The rally appears to be driven by several factors, including signs of cooling inflation, which has prompted bets among investors that the Federal Reserve will reduce interest rates in the second half of the year, thereby boosting risky assets, including stocks with high short interest, which have experienced even greater growth. Analysts believe that this has forced short sellers to close out bearish positions, resulting in what is known as a short squeeze.
"The worst performers last year are leading this year," said David Lefkowitz, Head of Americas Equities at UBS Global Wealth Management. "It does look like some re-risking and short covering."
Investors will receive an update from the Federal Reserve on Wednesday, with the central bank concluding its first two-day policy meeting of the year. The Fed is expected to raise interest rates by a quarter of a percentage point, which marks a slowdown from last year's pace. Some investors have warned that a prolonged rally of speculative assets could loosen financial conditions, setting back the Fed's fight against inflation. Others have said that a rally driven by a short squeeze is vulnerable to swift reversal if the Fed proves to be more aggressive on monetary policy than expected.

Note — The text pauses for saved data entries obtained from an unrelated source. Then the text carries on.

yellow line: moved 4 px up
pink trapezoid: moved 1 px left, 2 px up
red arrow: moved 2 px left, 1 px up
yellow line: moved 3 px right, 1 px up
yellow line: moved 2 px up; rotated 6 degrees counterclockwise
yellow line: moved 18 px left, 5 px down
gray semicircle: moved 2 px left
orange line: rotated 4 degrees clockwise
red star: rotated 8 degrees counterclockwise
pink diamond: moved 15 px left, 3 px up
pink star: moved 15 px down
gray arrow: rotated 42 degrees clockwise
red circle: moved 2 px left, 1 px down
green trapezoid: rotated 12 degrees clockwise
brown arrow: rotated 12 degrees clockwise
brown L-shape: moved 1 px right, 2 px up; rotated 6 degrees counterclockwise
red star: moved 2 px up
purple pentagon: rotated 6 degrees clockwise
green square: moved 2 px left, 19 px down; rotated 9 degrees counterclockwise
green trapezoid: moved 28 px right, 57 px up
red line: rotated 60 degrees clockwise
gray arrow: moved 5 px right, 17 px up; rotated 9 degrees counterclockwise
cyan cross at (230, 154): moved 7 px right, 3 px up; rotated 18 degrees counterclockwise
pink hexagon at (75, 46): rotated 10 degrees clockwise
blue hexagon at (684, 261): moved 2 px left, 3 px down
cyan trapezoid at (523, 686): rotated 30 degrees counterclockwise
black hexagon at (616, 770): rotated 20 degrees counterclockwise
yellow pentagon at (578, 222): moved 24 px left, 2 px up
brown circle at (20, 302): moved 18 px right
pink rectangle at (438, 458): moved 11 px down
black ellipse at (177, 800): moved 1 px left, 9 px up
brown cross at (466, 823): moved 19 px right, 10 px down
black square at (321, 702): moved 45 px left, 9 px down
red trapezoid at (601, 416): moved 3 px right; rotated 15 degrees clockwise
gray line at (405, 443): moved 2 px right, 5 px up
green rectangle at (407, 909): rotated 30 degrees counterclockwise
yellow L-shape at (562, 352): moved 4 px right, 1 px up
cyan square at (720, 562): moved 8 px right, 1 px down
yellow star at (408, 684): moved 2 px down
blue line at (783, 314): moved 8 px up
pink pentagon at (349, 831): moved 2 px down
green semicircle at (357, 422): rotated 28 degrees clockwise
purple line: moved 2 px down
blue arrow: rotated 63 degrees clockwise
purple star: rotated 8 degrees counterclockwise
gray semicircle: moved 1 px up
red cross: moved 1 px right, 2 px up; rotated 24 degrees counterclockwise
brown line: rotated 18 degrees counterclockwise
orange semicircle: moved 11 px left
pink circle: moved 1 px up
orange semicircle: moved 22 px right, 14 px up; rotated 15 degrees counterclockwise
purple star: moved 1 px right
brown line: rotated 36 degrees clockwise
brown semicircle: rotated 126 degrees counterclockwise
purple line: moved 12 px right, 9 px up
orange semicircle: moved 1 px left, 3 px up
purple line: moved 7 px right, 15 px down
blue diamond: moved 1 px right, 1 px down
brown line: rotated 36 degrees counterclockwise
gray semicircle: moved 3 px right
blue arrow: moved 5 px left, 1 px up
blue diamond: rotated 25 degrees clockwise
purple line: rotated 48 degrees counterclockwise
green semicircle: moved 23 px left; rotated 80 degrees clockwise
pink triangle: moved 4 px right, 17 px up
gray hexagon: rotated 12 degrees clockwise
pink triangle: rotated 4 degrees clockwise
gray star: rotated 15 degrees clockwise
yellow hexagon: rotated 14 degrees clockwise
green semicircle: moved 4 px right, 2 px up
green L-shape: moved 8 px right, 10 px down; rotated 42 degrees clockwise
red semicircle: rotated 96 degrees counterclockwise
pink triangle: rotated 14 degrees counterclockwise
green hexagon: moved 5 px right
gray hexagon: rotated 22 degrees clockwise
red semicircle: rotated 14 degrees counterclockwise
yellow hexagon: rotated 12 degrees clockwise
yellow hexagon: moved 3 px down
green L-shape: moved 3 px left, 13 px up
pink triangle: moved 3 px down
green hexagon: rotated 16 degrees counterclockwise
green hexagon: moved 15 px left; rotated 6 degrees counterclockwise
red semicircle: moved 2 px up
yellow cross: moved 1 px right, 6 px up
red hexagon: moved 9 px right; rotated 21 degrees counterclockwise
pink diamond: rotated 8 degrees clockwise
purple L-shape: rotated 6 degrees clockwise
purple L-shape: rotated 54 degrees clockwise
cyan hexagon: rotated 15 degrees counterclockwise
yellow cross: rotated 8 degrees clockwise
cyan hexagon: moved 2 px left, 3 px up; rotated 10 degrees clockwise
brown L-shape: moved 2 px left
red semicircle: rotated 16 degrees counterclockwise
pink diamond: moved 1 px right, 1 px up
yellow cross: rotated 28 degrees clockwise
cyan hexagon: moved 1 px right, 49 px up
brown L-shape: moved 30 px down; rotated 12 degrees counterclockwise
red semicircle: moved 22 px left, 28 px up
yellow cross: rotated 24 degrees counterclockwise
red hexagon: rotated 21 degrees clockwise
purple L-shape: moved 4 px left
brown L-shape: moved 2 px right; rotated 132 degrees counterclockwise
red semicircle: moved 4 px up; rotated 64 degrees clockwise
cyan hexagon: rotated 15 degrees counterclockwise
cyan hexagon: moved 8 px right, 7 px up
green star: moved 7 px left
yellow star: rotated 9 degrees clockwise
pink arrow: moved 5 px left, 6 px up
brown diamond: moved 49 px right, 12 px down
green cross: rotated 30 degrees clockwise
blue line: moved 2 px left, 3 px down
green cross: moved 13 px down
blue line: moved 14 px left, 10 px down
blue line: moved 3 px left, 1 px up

Investors who have grown more optimistic about the market's prospects say that data suggests that their worst-case scenario, a deep and prolonged recession, is less likely than it was before. The US economy has so far proven to be resilient, with GDP growing at a solid 2.9% annual rate in the fourth quarter, according to the Commerce Department.
Investors have also pointed to the strong US labor market and the reopening of China as reasons for the market's change in fortune so far this year. For investors looking to shift capital from defensive positions, the battered technology sector has been a popular place to start.
Even after its recent rally, the Nasdaq Composite still looks cheap relative to its valuation during the pandemic rally, trading at a multiple of about 22 times earnings over the past 12 months, according to FactSet, compared to a recent peak valuation of almost 37 times earnings in February 2021.
"We think that there's a lot of relative value in how beaten up some of these mega-technology companies were in 2022," said Nicole Webb, Senior Vice President and Financial Adviser at Wealth Enhancement Group. "Technology stocks look compelling because they are likely to benefit if the Fed starts to ease monetary policy."
Traders in interest-rate derivatives markets see a 92% chance that the Fed will raise rates at least twice in the first half of the year.